放課後、誰もいない教室はひどく静かだった。

ぽつん、と席に座って教室を見回すと、いつものあのにぎやかな世界がうそのようで。

まるで、世界が俺ひとりになってしまったような、そんな錯覚に陥った。







泣きたくなるぐらい






窓の外を覗けば、グラウンドで野球部の部員たちが練習に励んでいる。

数えるのも面倒になるくらい、たくさんの部員たちがいるというのに、その中からたった一人の彼をすぐに見つけられるようになったのは、いつからだっただろうか。



ボールをひろう、山本。

ボールを投げる、山本。

バットを握る、山本。

バットをふる、山本。

ホームランを打つ、山本。



俺の瞳にうつる彼は、いつもかっこいい。



野球部のせんぱいに肩を組まれる、山本。

野球部のこうはいにハイタッチをする、山本。

野球部のかんとくにほめられる、山本。

フェンスの向こうの応援に、笑顔で応える、山本。

俺の心はいつも、醜い感情がうずまいている。



そんな笑顔を、俺じゃない他の誰かに向けないで。







またそんなことを思って、あわてて視線を目の前のプリントに戻した。







山本と話していると、胸がぽかぽかとあったかくなる。

山本の笑顔を見ると、胸がざわざわとさわがしくなる。

山本に触れられると、胸がどきどきとばくはつしそうになる。



いつから?山本にそんな感情を抱くようになったのは。



山本が誰かと話しているのを見ると、胸がちくりといたくなる。

山本が誰かに笑顔を向けると、胸がぎゅうっとくるしくなる。

山本が誰かに触れるのを見ると、胸がどくどくと変なおとをたてる。





やめて。
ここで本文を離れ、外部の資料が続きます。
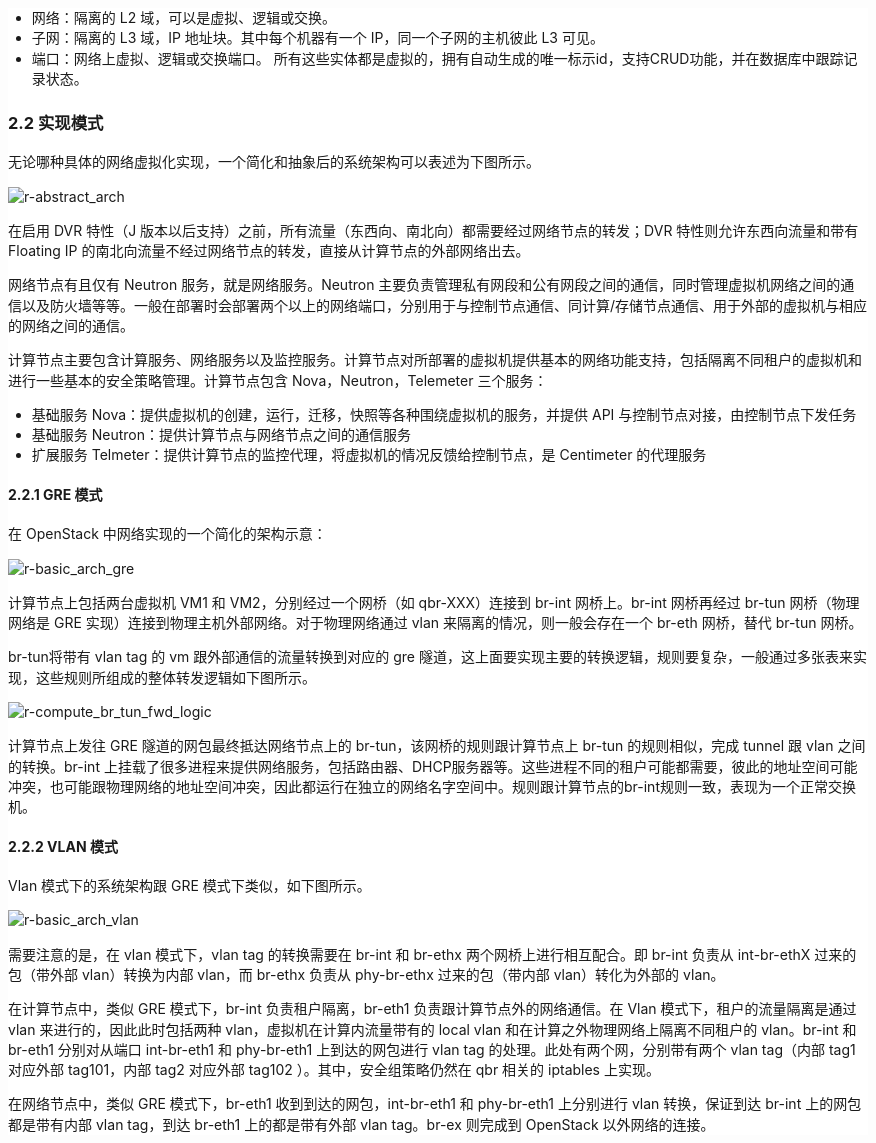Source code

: - 网络：隔离的 L2 域，可以是虚拟、逻辑或交换。
- 子网：隔离的 L3 域，IP 地址块。其中每个机器有一个 IP，同一个子网的主机彼此 L3 可见。
- 端口：网络上虚拟、逻辑或交换端口。
	所有这些实体都是虚拟的，拥有自动生成的唯一标示id，支持CRUD功能，并在数据库中跟踪记录状态。

### 2.2 实现模式

无论哪种具体的网络虚拟化实现，一个简化和抽象后的系统架构可以表述为下图所示。

![r-abstract_arch](https://i0.hdslb.com/bfs/album/c5afc449e956e6b4156b8b8259bb7ea8bccc6fb9.png)

在启用 DVR 特性（J 版本以后支持）之前，所有流量（东西向、南北向）都需要经过网络节点的转发；DVR 特性则允许东西向流量和带有 Floating IP 的南北向流量不经过网络节点的转发，直接从计算节点的外部网络出去。

网络节点有且仅有 Neutron 服务，就是网络服务。Neutron 主要负责管理私有网段和公有网段之间的通信，同时管理虚拟机网络之间的通信以及防火墙等等。一般在部署时会部署两个以上的网络端口，分别用于与控制节点通信、同计算/存储节点通信、用于外部的虚拟机与相应的网络之间的通信。

计算节点主要包含计算服务、网络服务以及监控服务。计算节点对所部署的虚拟机提供基本的网络功能支持，包括隔离不同租户的虚拟机和进行一些基本的安全策略管理。计算节点包含 Nova，Neutron，Telemeter 三个服务：

- 基础服务 Nova：提供虚拟机的创建，运行，迁移，快照等各种围绕虚拟机的服务，并提供 API 与控制节点对接，由控制节点下发任务
- 基础服务 Neutron：提供计算节点与网络节点之间的通信服务
- 扩展服务 Telmeter：提供计算节点的监控代理，将虚拟机的情况反馈给控制节点，是 Centimeter 的代理服务

#### 2.2.1 GRE 模式

在 OpenStack 中网络实现的一个简化的架构示意：

![r-basic_arch_gre](https://i0.hdslb.com/bfs/album/637cd7fc907ee5c793f2548d8c33c82c06493e84.png)

计算节点上包括两台虚拟机 VM1 和 VM2，分别经过一个网桥（如 qbr-XXX）连接到 br-int 网桥上。br-int 网桥再经过 br-tun 网桥（物理网络是 GRE 实现）连接到物理主机外部网络。对于物理网络通过 vlan 来隔离的情况，则一般会存在一个 br-eth 网桥，替代 br-tun 网桥。

br-tun将带有 vlan tag 的 vm 跟外部通信的流量转换到对应的 gre 隧道，这上面要实现主要的转换逻辑，规则要复杂，一般通过多张表来实现，这些规则所组成的整体转发逻辑如下图所示。

![r-compute_br_tun_fwd_logic](https://i0.hdslb.com/bfs/album/d0cabd01553ddafa46d44f0a79d3f922aa75b154.png)

计算节点上发往 GRE 隧道的网包最终抵达网络节点上的 br-tun，该网桥的规则跟计算节点上 br-tun 的规则相似，完成 tunnel 跟 vlan 之间的转换。br-int 上挂载了很多进程来提供网络服务，包括路由器、DHCP服务器等。这些进程不同的租户可能都需要，彼此的地址空间可能冲突，也可能跟物理网络的地址空间冲突，因此都运行在独立的网络名字空间中。规则跟计算节点的br-int规则一致，表现为一个正常交换机。

#### 2.2.2 VLAN 模式

Vlan 模式下的系统架构跟 GRE 模式下类似，如下图所示。

![r-basic_arch_vlan](https://i0.hdslb.com/bfs/album/e7342f3cb10eff054eab1572b4dfc4c27edcd573.png)

需要注意的是，在 vlan 模式下，vlan tag 的转换需要在 br-int 和 br-ethx 两个网桥上进行相互配合。即 br-int 负责从 int-br-ethX 过来的包（带外部 vlan）转换为内部 vlan，而 br-ethx 负责从 phy-br-ethx 过来的包（带内部 vlan）转化为外部的 vlan。

在计算节点中，类似 GRE 模式下，br-int 负责租户隔离，br-eth1 负责跟计算节点外的网络通信。在 Vlan 模式下，租户的流量隔离是通过 vlan 来进行的，因此此时包括两种 vlan，虚拟机在计算内流量带有的 local vlan 和在计算之外物理网络上隔离不同租户的 vlan。br-int 和 br-eth1 分别对从端口 int-br-eth1 和 phy-br-eth1 上到达的网包进行 vlan tag 的处理。此处有两个网，分别带有两个 vlan tag（内部 tag1 对应外部 tag101，内部 tag2 对应外部 tag102 ）。其中，安全组策略仍然在 qbr 相关的 iptables 上实现。

在网络节点中，类似 GRE 模式下，br-eth1 收到到达的网包，int-br-eth1 和 phy-br-eth1 上分别进行 vlan 转换，保证到达 br-int 上的网包都是带有内部 vlan tag，到达 br-eth1 上的都是带有外部 vlan tag。br-ex 则完成到 OpenStack 以外网络的连接。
さわらないで。その手は俺の、





いつから?山本の周りにいる誰かにそんな感情を抱くようになったのは。

友達だよって。親友だなって。笑ってくれた山本をそんな目で見るようになってしまったのは。











いったいいつから?











こんな俺の心を知ってしまったら、山本は俺のこときらいになるかな?きもちわるいって思うかな?

ツナなんかともだちじゃないって言われちゃうかな?

そんなのいやだよ。山本がいなくなったら俺は、









こんな感情、しんじゃえばいいんだ。









「お、ツナ。今かえり?」

「・・やまもと・・・」

「ちょっと待っててな、俺も今帰るとこだから。一緒に帰ろーぜ」



あぁまた俺は、あの笑顔をひとりじめしたいって思った。

バカツナ。山本は大切なしんゆうなのに。そんなこと思っちゃダメなんだ。

だけど、そう思えば思うほどこの醜い感情はどんどん大きくなって。もうすぐ容量オーバーで爆発しちゃう。







助けて、山本。苦しいよ。







「ツナ!」







くるしくてくるしくて、泣きたくなるくらい山本がすきなんだ。